Despite the gloomy outlook for international trade, the EU-China Agreement on Geographical Indications is expected to enter into effect by the end of 2020. On the surface, the agreement would appear to be a simple matter of economic gains for both parties. Yet, what the deal really represents is a success on Brussels’ part to export its GI policy abroad, driven by and driving increasing gastronationalism at home. It remains to be seen if and how China will take a leaf out of the EU’s book to reap the benefits of this agreement in a similar way.
Earlier this July, the European Council adopted decisions on the signature of an agreement between the European Union and the government of the People's Republic of China on Geographical Indications (GIs) – a type of intellectual property right that is supposed to safeguard local culinary traditions in a globalized market. Some well-known examples of protected “food names” from the European Union are Roquefort cheese from France, Kalamata (Elia Kalamatas) olives from Greece, Parmigiano Reggiano from Italy or Irish whiskey. If the bilateral agreement receives the European Parliament’s consent, it is expected to enter into force before the end of 2020. The agreement will ensure that 100 agri-food GIs for the EU and China respectively will be protected in the partner market. By 2024, an additional 175 GI names will be added to each side’s list, with the opportunity to add more thereafter (European Council 2020). The list of GIs currently taken up in the bilateral agreement are complimentary: whereas the EU wants to protect local wines, cheeses, spirits and hams, China aims to safeguard teas, fruits, liquors and raw agricultural goods (such as mushrooms, oranges, garlic, ginger or berries).

====================

Duplicate the passage on the EU-China agreement on geographical indications, everything from "Despite the gloomy" down to "a similar way.". The items that follow do not need to be consulted.

## STORED DATA
====================

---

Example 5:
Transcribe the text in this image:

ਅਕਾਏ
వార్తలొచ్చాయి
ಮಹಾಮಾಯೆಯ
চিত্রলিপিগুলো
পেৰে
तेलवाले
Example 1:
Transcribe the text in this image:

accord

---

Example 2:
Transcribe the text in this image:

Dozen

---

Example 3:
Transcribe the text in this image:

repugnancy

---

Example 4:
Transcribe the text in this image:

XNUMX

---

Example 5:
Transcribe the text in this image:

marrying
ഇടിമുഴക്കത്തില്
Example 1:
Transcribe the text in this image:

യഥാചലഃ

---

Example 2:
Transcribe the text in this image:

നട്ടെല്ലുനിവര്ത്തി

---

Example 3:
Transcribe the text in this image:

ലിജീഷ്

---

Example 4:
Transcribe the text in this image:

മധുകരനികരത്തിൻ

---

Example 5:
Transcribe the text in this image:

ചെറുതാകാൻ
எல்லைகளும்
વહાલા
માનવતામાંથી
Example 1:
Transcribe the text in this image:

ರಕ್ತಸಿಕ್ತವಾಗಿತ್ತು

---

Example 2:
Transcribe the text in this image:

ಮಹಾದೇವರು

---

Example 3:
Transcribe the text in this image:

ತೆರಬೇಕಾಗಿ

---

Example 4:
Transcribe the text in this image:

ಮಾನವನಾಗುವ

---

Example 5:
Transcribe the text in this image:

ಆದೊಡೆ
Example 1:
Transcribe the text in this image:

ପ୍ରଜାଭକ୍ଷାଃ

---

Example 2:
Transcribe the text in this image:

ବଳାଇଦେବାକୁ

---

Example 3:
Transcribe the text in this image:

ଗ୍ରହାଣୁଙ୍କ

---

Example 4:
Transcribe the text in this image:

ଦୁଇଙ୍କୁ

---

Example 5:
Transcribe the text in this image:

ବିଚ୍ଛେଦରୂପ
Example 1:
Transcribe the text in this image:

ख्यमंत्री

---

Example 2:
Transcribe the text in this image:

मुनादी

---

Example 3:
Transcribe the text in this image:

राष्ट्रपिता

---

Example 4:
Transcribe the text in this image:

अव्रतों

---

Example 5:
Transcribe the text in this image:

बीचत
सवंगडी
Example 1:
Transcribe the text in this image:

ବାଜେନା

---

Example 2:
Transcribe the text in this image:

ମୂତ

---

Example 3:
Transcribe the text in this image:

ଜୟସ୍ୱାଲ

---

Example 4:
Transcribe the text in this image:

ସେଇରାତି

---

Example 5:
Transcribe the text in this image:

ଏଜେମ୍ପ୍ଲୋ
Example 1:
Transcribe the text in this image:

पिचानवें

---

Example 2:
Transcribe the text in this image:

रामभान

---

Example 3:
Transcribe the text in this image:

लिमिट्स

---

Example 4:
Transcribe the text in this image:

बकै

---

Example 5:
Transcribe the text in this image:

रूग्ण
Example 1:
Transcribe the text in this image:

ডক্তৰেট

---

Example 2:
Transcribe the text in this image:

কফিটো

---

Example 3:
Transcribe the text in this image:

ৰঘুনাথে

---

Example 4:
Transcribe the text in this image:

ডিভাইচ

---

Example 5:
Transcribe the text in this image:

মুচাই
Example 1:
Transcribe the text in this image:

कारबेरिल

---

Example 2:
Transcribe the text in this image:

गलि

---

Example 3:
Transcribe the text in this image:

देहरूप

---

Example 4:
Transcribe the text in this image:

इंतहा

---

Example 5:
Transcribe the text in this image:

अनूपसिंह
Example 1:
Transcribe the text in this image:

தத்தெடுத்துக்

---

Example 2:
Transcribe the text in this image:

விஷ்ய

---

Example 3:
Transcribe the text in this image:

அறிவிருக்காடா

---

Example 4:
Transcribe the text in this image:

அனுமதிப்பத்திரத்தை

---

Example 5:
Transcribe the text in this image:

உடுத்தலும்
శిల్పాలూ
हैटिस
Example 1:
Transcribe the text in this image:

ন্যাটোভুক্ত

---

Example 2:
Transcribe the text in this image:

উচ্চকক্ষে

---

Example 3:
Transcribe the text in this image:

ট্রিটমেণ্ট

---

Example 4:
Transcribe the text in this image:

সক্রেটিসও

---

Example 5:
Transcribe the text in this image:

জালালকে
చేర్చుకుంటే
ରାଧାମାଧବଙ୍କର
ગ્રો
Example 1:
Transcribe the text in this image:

====================

## EXERCISE RESPONSE
Despite the gloomy outlook for international trade, the EU-China Agreement on Geographical Indications is expected to enter into effect by the end of 2020. On the surface, the agreement would appear to be a simple matter of economic gains for both parties. Yet, what the deal really represents is a success on Brussels’ part to export its GI policy abroad, driven by and driving increasing gastronationalism at home. It remains to be seen if and how China will take a leaf out of the EU’s book to reap the benefits of this agreement in a similar way.